>>>>> "Robert" == Robert Dodier <robert.dodier at gmail.com> writes:
Robert> On 1/2/07, Raymond Toy <raymond.toy at ericsson.com> wrote:
>> Ok. I was just wondering if the functions should return the Lisp
>> arrays themselves instead of copying them to a Maxima matrix object.
Robert> I think the Lisp arrays should be copied back into Maxima matrices.
Ok.
>> The question now is if you still want lapack in src and not share.
>> If they were in share, we wouldn't have this problem, except that
>> users will now take a hit to compile the lapack routines the first
>> time. But no memory bloat, and no additional compile time for
>> developers.
Robert> It's OK by me to put them in share, let's say in share/lapack.
That's where I've put them already, in my experiments. :-)
Robert> But even better would be to put them in src/lapack and compile
Robert> them at the same time as everything else, but just omit them from
Robert> the final image. Then load(lapack) would just load the lapack binaries
Robert> instead of compiling them.
I don't know how to do that. Maxima's build system for src is a bit
messy. The defsystem file compiles and loads everything. Then it's
done again, using the same defsystem to load everything. Hence,
everything gets loaded. We'd have to rearrange the defsystem and
build scripts.
Robert> The reason I suggest this is that recompiling a large Lisp file takes
Robert> a long time, and it has its own perils (e.g. confusing messages from
Robert> the Lisp compiler such as "Should I bother you again?", not to
That message comes from defsystem.
Robert> mention the extremely voluminous progress messages of some
Robert> compilers, or a read-only file system).
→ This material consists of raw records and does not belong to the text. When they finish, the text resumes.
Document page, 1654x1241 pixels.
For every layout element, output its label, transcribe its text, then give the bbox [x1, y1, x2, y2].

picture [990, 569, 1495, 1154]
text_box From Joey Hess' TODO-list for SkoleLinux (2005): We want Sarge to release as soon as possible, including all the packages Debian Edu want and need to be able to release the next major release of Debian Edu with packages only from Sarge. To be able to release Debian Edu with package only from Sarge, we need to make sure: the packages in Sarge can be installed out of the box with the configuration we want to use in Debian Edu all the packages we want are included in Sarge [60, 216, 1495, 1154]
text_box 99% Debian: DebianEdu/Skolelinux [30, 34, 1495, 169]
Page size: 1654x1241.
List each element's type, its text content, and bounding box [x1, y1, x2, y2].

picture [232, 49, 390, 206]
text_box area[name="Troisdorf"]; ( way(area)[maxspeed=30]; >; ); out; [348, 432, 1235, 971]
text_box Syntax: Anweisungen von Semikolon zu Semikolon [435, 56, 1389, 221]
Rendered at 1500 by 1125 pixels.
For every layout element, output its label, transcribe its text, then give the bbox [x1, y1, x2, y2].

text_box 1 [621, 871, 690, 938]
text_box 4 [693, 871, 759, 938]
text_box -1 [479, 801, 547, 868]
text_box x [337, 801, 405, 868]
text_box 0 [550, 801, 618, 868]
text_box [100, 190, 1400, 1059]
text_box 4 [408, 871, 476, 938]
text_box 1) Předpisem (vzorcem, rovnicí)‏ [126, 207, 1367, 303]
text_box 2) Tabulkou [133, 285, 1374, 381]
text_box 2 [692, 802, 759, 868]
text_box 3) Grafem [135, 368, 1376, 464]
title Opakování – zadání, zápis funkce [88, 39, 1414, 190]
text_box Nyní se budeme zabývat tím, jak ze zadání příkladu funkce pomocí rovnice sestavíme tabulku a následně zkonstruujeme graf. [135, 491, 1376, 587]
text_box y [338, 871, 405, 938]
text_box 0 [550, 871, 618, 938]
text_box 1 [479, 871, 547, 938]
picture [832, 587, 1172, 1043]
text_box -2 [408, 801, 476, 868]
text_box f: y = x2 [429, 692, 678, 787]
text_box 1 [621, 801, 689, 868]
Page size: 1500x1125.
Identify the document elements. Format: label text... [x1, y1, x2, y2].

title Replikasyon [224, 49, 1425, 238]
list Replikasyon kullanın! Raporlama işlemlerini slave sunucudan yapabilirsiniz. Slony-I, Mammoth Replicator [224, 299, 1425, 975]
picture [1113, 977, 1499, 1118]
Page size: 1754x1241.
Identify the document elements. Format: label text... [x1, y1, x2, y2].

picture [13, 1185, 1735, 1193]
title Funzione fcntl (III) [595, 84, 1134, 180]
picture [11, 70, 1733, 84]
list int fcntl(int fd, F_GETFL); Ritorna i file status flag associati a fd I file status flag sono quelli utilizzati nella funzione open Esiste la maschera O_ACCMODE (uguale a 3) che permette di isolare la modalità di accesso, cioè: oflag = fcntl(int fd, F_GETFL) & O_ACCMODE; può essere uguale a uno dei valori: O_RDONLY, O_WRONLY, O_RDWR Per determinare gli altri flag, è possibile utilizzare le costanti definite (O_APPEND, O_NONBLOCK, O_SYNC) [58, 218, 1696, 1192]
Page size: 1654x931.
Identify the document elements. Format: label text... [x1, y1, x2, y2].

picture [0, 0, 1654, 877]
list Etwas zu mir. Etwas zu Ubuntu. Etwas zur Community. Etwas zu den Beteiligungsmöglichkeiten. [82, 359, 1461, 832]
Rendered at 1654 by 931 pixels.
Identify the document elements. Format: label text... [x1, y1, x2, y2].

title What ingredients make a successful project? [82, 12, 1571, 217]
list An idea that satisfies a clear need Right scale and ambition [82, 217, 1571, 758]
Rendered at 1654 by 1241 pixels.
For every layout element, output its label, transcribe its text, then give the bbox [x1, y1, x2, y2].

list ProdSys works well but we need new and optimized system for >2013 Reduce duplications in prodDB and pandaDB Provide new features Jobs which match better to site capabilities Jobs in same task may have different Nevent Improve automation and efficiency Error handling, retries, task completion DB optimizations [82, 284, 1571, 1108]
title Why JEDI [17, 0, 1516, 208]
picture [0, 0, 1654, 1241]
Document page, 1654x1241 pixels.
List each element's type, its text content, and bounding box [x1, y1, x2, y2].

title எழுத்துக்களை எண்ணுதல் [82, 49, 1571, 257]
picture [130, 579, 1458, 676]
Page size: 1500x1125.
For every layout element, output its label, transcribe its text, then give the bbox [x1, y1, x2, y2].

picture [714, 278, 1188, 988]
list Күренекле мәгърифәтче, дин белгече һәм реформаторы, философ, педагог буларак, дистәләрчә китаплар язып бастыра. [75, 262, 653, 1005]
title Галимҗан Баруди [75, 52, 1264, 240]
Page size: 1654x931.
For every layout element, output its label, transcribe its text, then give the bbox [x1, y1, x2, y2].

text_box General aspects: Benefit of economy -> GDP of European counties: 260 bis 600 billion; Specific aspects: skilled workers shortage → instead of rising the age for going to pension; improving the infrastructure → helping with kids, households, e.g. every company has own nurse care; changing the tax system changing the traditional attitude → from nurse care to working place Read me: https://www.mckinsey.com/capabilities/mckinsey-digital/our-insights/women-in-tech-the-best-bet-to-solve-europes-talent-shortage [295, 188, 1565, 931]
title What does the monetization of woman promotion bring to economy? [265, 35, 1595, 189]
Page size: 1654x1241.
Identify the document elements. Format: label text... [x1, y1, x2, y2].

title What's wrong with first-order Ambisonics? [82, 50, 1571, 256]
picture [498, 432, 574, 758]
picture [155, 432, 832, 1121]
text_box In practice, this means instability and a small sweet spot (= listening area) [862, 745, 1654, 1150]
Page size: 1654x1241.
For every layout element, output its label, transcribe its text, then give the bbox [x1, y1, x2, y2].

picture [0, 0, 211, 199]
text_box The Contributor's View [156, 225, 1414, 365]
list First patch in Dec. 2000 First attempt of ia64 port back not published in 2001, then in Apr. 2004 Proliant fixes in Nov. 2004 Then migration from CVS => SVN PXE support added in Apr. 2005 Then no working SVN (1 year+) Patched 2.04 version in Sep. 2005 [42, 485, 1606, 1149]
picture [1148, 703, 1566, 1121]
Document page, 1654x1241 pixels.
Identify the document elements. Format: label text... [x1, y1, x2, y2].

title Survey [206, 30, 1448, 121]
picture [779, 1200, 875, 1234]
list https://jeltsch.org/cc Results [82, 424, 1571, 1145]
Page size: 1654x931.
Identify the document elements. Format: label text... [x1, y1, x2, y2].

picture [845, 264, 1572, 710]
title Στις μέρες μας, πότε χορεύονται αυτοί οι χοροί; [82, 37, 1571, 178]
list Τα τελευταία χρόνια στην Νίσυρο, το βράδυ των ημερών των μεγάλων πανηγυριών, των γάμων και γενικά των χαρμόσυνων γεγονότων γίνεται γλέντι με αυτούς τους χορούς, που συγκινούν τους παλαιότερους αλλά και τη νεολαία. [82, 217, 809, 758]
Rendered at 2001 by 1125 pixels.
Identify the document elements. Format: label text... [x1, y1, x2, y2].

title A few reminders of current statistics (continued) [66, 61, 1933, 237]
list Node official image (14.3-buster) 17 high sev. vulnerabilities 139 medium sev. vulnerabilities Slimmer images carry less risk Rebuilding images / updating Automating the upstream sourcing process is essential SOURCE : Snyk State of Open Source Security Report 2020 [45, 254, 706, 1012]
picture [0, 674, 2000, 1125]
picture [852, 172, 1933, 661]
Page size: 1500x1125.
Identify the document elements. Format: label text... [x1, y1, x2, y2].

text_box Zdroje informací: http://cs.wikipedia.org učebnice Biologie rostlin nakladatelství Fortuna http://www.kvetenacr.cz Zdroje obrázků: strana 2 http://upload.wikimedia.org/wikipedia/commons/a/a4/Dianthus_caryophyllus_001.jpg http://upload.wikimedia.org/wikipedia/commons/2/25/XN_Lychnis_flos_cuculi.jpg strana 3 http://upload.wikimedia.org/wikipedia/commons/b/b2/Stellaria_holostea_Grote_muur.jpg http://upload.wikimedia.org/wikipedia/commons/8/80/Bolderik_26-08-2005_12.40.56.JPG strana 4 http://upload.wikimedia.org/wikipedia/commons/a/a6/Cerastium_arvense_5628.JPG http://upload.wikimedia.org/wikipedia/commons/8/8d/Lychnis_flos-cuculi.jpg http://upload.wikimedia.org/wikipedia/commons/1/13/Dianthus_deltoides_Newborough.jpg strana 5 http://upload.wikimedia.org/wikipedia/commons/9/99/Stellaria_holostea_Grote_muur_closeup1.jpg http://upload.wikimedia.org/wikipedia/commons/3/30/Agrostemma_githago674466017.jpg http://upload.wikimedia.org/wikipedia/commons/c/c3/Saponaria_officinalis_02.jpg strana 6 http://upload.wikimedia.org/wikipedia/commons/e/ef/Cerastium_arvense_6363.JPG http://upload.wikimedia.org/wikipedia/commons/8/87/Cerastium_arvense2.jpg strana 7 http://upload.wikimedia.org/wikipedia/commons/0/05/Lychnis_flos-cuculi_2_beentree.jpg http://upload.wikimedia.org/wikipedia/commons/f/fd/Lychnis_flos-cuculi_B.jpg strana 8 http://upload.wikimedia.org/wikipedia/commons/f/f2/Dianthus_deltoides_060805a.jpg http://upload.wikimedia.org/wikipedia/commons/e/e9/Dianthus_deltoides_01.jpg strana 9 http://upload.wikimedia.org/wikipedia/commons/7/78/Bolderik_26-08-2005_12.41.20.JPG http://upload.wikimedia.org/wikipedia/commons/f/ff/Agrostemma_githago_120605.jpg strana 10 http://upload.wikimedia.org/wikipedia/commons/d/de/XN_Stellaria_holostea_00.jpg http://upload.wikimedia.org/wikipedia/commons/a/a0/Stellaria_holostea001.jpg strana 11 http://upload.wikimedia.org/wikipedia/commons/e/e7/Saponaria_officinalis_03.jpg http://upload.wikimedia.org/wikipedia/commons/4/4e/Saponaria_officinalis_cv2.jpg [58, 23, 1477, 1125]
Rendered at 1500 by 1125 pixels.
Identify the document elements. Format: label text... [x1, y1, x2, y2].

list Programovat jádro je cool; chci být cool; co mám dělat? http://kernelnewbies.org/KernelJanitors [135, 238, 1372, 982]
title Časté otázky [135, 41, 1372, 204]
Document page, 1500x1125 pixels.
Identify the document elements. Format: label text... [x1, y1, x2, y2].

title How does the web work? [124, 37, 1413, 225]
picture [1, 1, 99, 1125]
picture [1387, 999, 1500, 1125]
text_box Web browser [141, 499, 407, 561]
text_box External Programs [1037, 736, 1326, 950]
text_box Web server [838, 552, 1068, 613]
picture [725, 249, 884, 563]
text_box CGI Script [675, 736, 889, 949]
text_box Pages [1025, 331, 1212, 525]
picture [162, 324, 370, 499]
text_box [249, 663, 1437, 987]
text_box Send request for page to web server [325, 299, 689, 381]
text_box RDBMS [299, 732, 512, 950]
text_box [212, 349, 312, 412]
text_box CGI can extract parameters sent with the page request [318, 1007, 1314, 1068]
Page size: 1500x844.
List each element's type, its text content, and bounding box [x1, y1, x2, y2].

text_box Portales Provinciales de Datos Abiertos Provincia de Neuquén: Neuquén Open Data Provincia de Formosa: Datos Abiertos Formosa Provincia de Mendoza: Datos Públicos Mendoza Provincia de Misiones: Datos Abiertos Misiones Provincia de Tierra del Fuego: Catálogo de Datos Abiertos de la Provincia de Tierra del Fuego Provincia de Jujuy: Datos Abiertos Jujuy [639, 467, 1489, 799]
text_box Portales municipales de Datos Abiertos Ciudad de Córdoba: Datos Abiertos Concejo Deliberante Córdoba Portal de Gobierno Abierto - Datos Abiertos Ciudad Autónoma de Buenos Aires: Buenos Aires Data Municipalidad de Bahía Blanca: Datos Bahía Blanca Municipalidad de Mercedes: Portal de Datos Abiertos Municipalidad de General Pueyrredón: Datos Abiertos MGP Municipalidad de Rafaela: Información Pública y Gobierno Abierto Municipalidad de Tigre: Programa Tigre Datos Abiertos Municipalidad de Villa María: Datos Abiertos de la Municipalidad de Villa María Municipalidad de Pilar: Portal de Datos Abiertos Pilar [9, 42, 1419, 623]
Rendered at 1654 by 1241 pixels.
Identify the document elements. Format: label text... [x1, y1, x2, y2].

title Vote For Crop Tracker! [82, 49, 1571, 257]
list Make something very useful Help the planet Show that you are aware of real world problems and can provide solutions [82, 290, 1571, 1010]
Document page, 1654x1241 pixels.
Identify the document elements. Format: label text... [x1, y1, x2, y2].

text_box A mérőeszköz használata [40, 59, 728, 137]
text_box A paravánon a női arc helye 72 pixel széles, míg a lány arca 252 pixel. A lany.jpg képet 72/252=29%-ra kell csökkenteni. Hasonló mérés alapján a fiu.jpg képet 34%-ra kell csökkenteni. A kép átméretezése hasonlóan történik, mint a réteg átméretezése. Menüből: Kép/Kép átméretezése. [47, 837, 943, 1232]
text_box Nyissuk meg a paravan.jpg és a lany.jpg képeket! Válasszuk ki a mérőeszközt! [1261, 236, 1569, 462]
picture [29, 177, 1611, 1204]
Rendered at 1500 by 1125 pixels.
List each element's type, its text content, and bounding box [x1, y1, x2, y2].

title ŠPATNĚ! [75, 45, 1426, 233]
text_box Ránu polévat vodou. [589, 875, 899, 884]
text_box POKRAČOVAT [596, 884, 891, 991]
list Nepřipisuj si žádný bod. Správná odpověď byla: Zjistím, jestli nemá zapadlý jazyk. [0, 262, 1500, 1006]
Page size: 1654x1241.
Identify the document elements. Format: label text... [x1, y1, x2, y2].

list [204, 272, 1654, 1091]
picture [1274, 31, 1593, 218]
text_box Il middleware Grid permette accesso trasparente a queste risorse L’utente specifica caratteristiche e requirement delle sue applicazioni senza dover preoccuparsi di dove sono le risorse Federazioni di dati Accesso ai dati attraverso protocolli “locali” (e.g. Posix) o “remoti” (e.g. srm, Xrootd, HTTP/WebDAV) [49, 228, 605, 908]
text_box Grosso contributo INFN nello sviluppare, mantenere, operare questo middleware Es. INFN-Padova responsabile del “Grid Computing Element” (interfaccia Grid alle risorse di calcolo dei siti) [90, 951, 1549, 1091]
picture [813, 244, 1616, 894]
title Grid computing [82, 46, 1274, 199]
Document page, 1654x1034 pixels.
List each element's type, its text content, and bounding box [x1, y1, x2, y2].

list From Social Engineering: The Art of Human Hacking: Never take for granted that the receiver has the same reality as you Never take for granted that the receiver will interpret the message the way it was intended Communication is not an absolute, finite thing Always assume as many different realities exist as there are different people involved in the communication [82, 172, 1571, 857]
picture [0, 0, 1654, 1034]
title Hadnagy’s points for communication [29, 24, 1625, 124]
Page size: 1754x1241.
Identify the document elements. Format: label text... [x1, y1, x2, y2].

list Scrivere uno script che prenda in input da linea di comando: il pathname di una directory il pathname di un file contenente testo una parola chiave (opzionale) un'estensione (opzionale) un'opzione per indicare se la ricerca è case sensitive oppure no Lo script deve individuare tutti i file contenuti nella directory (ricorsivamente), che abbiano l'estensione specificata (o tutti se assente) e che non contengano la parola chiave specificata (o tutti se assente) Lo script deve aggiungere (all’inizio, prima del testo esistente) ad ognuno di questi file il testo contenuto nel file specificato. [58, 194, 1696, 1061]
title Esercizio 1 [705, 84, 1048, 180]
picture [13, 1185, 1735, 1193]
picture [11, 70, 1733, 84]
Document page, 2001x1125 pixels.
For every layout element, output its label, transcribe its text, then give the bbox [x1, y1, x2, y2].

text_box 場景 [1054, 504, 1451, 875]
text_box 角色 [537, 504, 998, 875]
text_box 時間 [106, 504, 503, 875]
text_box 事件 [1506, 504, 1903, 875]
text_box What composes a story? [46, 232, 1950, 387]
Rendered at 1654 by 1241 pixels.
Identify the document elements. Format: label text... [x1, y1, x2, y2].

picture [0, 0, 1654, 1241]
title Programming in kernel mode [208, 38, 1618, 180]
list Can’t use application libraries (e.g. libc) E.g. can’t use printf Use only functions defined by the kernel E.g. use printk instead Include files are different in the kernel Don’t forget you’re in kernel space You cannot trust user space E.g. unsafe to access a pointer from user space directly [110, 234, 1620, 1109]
We could set *compile-verbose* and friends not to display these
progress messages. However, on my ppc system it takes a long time
(15+ minutes?) to compile, so having some messages go by gives the
user a nice warm fuzzy that something is actually happening.
But there's a precedent for this. affine compiles it's code too, so
it wouldn't work on read-only file systems either.